-Re: Reading multiple input files.
Kim Chew 2014-01-10, 22:18
Yong, this is very helpful! Thanks.
Still trying to wrap my around all this :)
Let's stick to this hypothetical scenario that my data files are located on
different server, for example,
So how does Hadoop determine how many mapper does it need? Can I run my job
hadoop MyJob -input /foo -output output
On Fri, Jan 10, 2014 at 8:04 AM, java8964 <[EMAIL PROTECTED]> wrote:
> The hadoop is very flexible for underline storage system. It is in your
> control, how to utilize the cluster's resource, include CPU, memory, IO
> and network bandwidth.
> Check out hadoop NLineInportFormat, it maybe the right choice for your
> You can put all the metadata of your files (data) into one text file, and
> send this text file to your MR job.
> Each mapper will get one line text from the above file, and start to
> process data representing by this one line text.

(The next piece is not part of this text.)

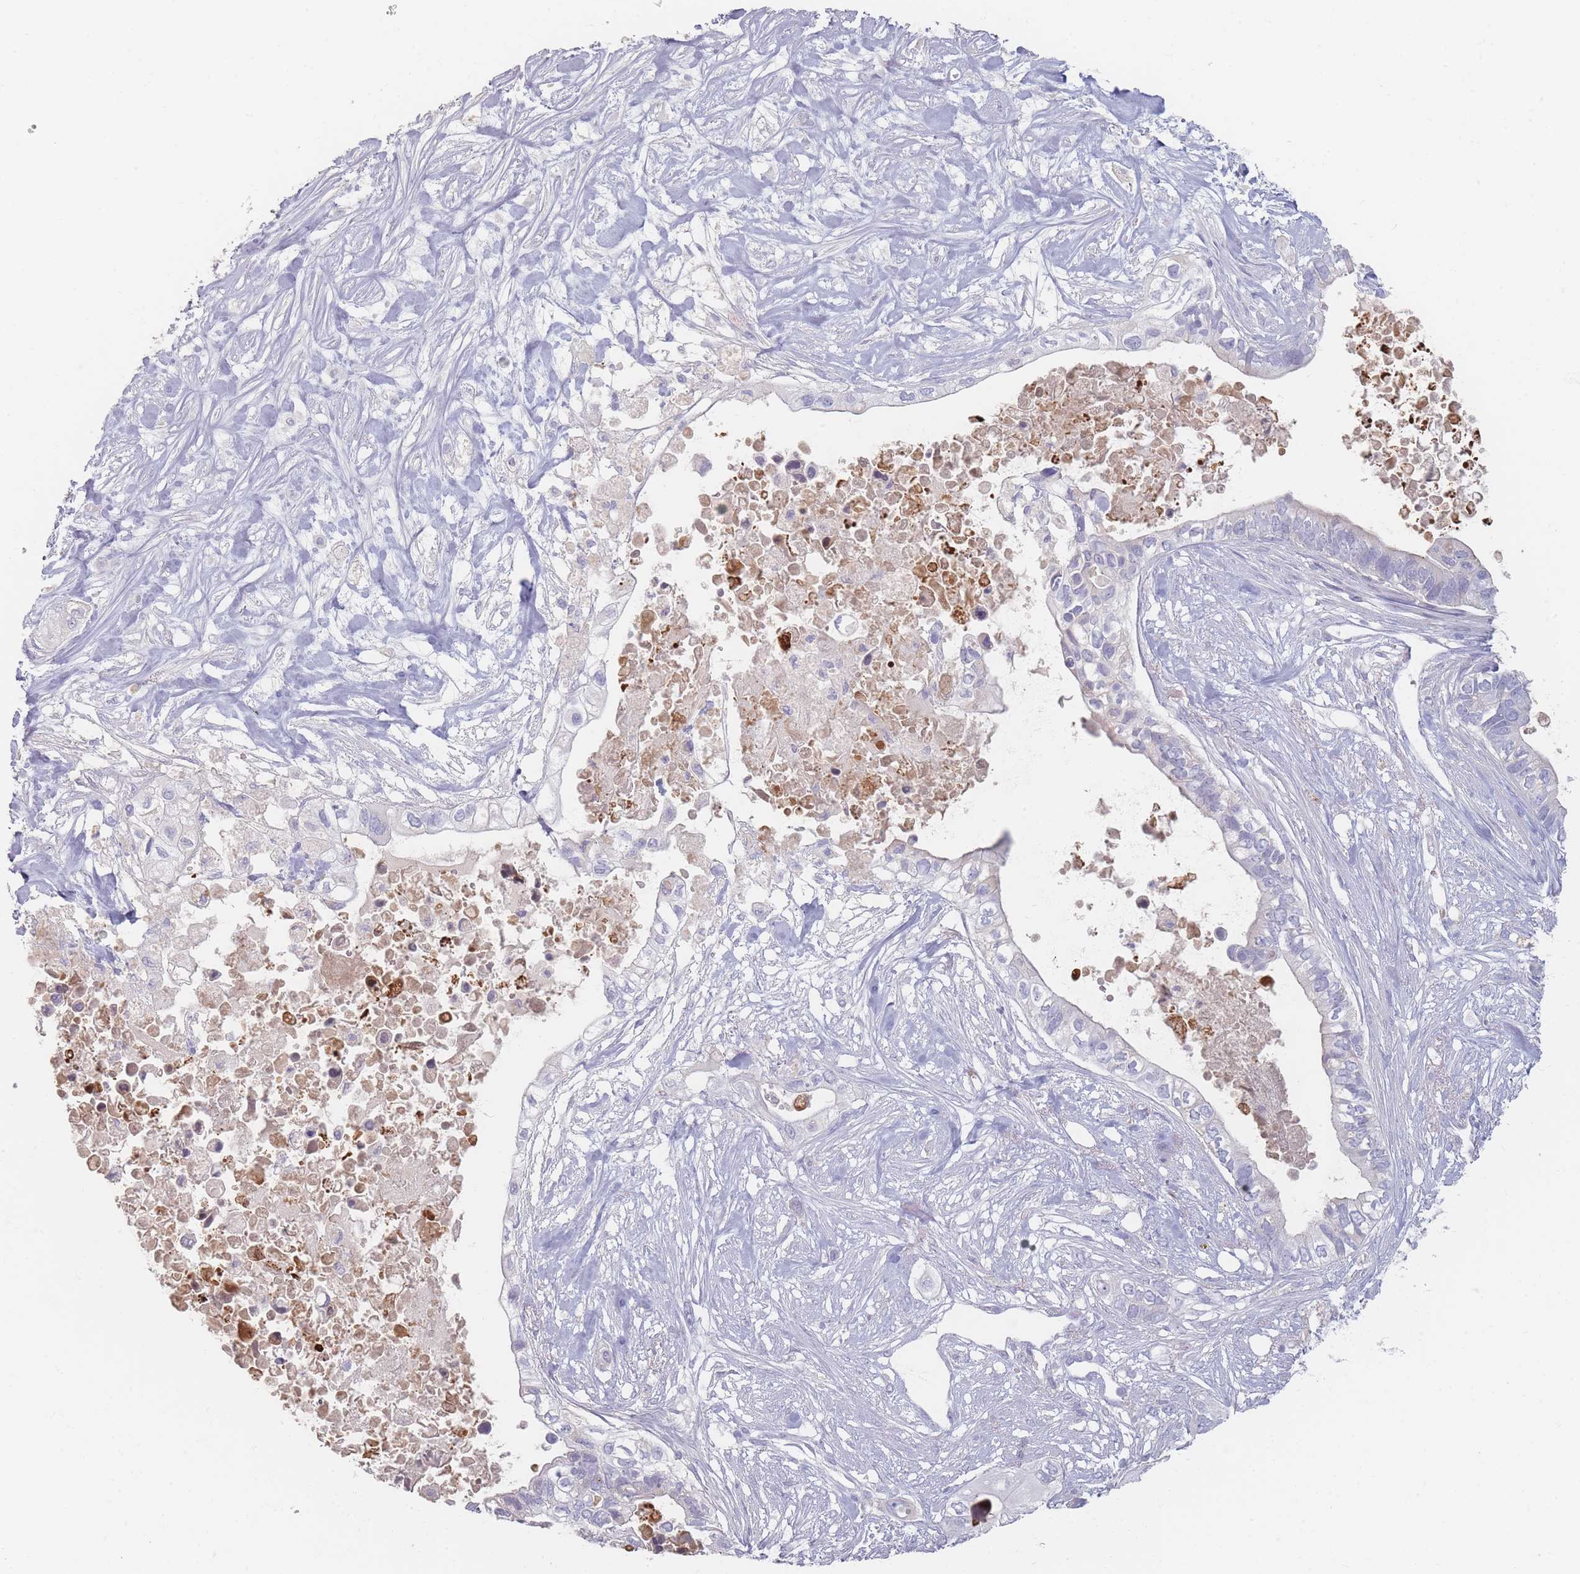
{"staining": {"intensity": "negative", "quantity": "none", "location": "none"}, "tissue": "pancreatic cancer", "cell_type": "Tumor cells", "image_type": "cancer", "snomed": [{"axis": "morphology", "description": "Adenocarcinoma, NOS"}, {"axis": "topography", "description": "Pancreas"}], "caption": "Micrograph shows no protein expression in tumor cells of pancreatic adenocarcinoma tissue.", "gene": "HELZ2", "patient": {"sex": "female", "age": 63}}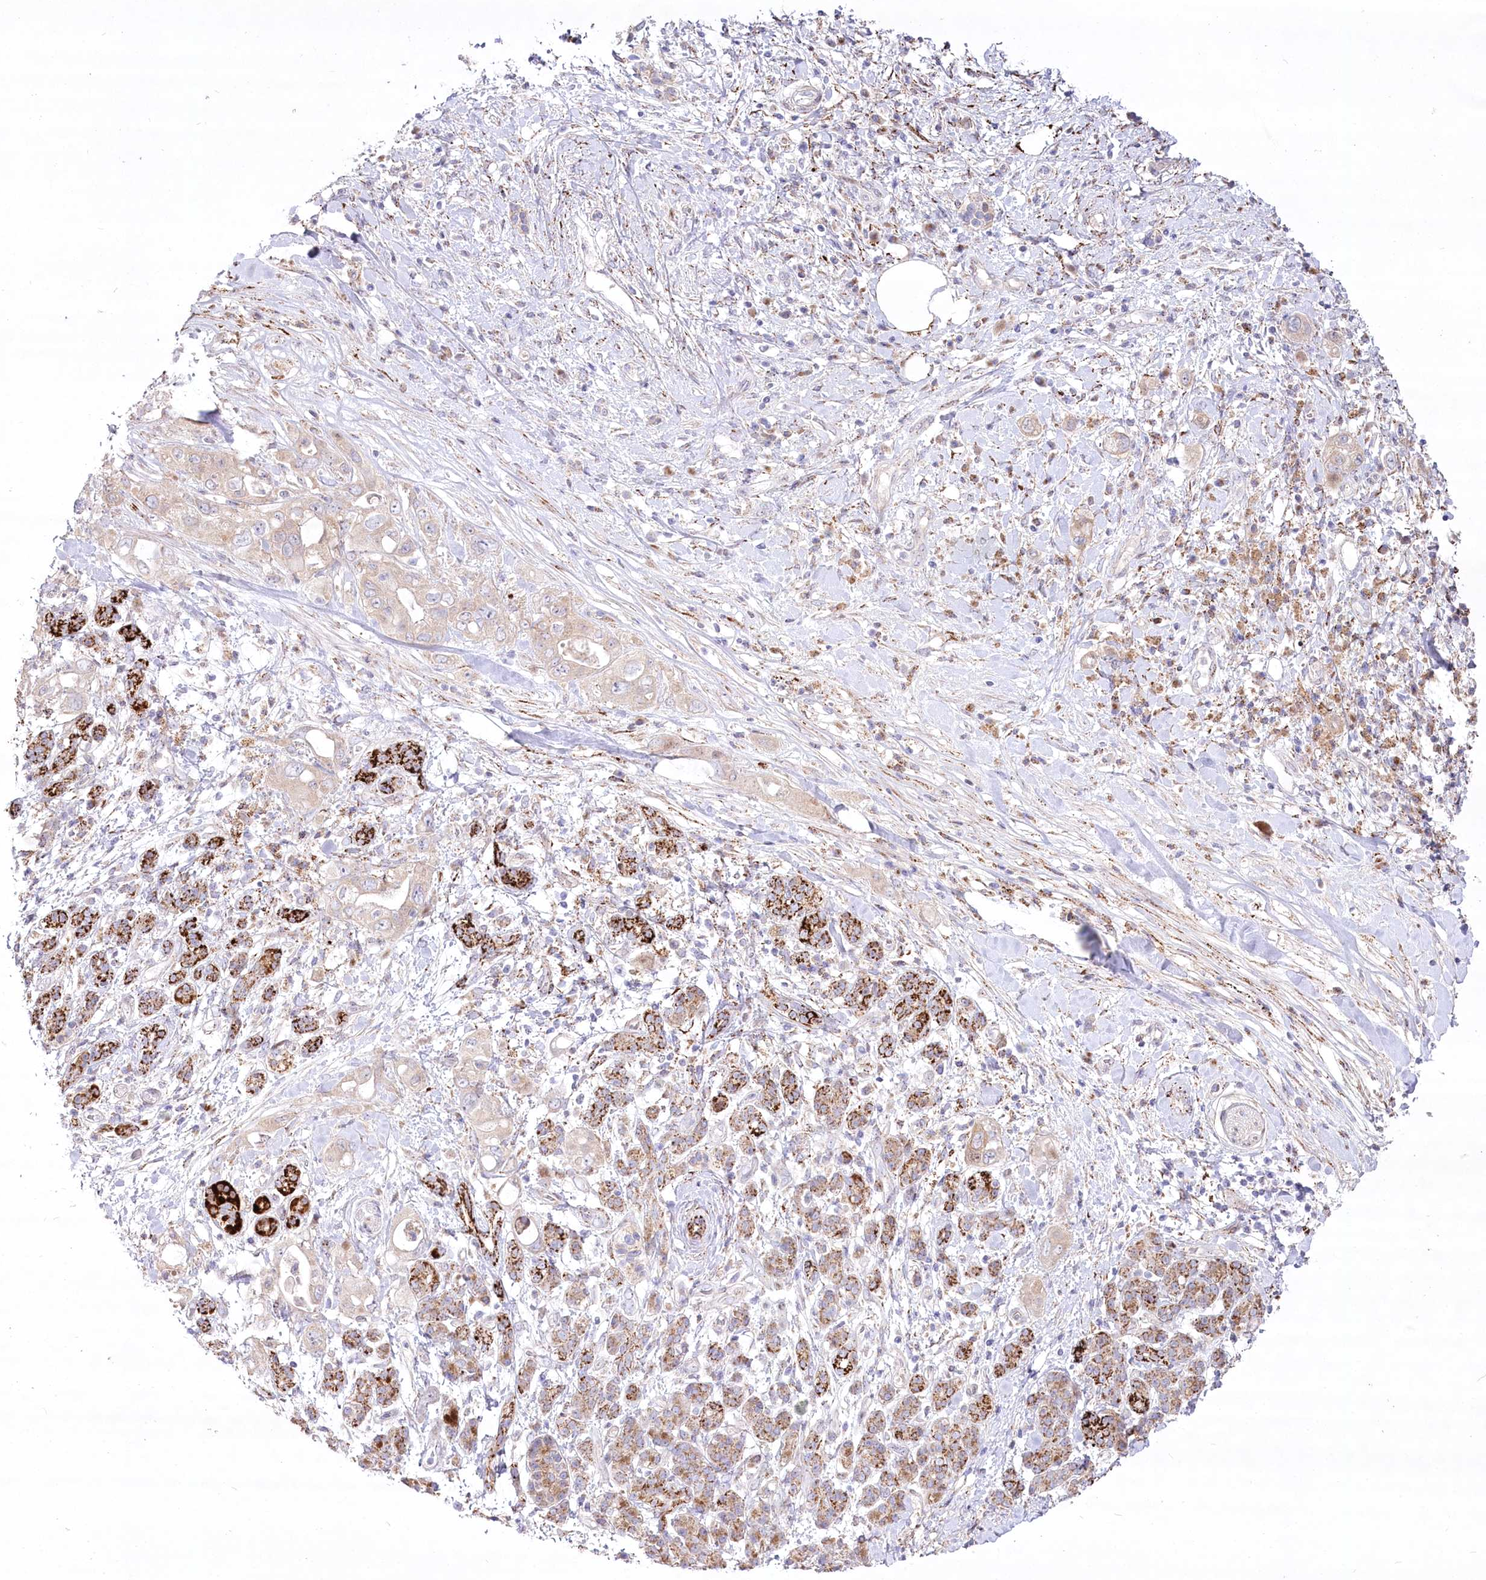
{"staining": {"intensity": "weak", "quantity": "<25%", "location": "cytoplasmic/membranous"}, "tissue": "pancreatic cancer", "cell_type": "Tumor cells", "image_type": "cancer", "snomed": [{"axis": "morphology", "description": "Adenocarcinoma, NOS"}, {"axis": "topography", "description": "Pancreas"}], "caption": "This image is of pancreatic cancer stained with immunohistochemistry to label a protein in brown with the nuclei are counter-stained blue. There is no expression in tumor cells.", "gene": "CEP164", "patient": {"sex": "female", "age": 56}}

> Is it a good solution for you? You have to judge it by yourself. Keep in
> mind followings:
> 1) Normally, the above case is good for a MR job to load data from a third
> party system, for CPU intensive jobs.
> 2) You do utilize the cluster, as if you have 100 mapper tasks, and 100
> files to be processed, you get pretty good concurrency.
> 1) Are your files (or data) equally split around the third party system?
> In the above example, for 100 files (or chunks of data), if one file is
> 10G, and the rest are only 100M, then one mapper will take MUCH longer than
> the rest. You will have lone tail problem, and hurt overall performance.
> 2) NO data locality advantage compared to HDFS. All the mappers need to
> load the data from a third party system remotely.
> 3) If each file (or chunk data) are very large, what about fail over? For
> example, if you have 100 mapper task slots, but only 20 files, with 10G
> data each, then you under-utilize your cluster resource, as only 20 mappers
> will handle them, the rest 80 mapper tasks will be just idle. More
> important, if one mapper failed, all the already processed data has to be
> discard. Another mapper has to restart from beginning for this chunk of
> data. Your overall performance is hurt.
> As you can see, you get a lot of benefits from the HDFS. You lost all of
> them. Sometimes you have no other choices, but have to load the data on the
> fly from some 3rd party system. But you need to think above, and try to
> seek all the benefits which HDFS can provide to you, from the 3rd party
> system, if you can.
> Date: Fri, 10 Jan 2014 01:21:19 -0800
> Subject: Reading multiple input files.
> From: [EMAIL PROTECTED]
> To: [EMAIL PROTECTED]
> How does a MR job read multiple input files from different locations?
> What if the input files are not in hdfs and located on different servers?
> Do I have to copy them to hdfs first and instruct my MR job to read from
> them? Can I instruct my MR job to read directly from those servers?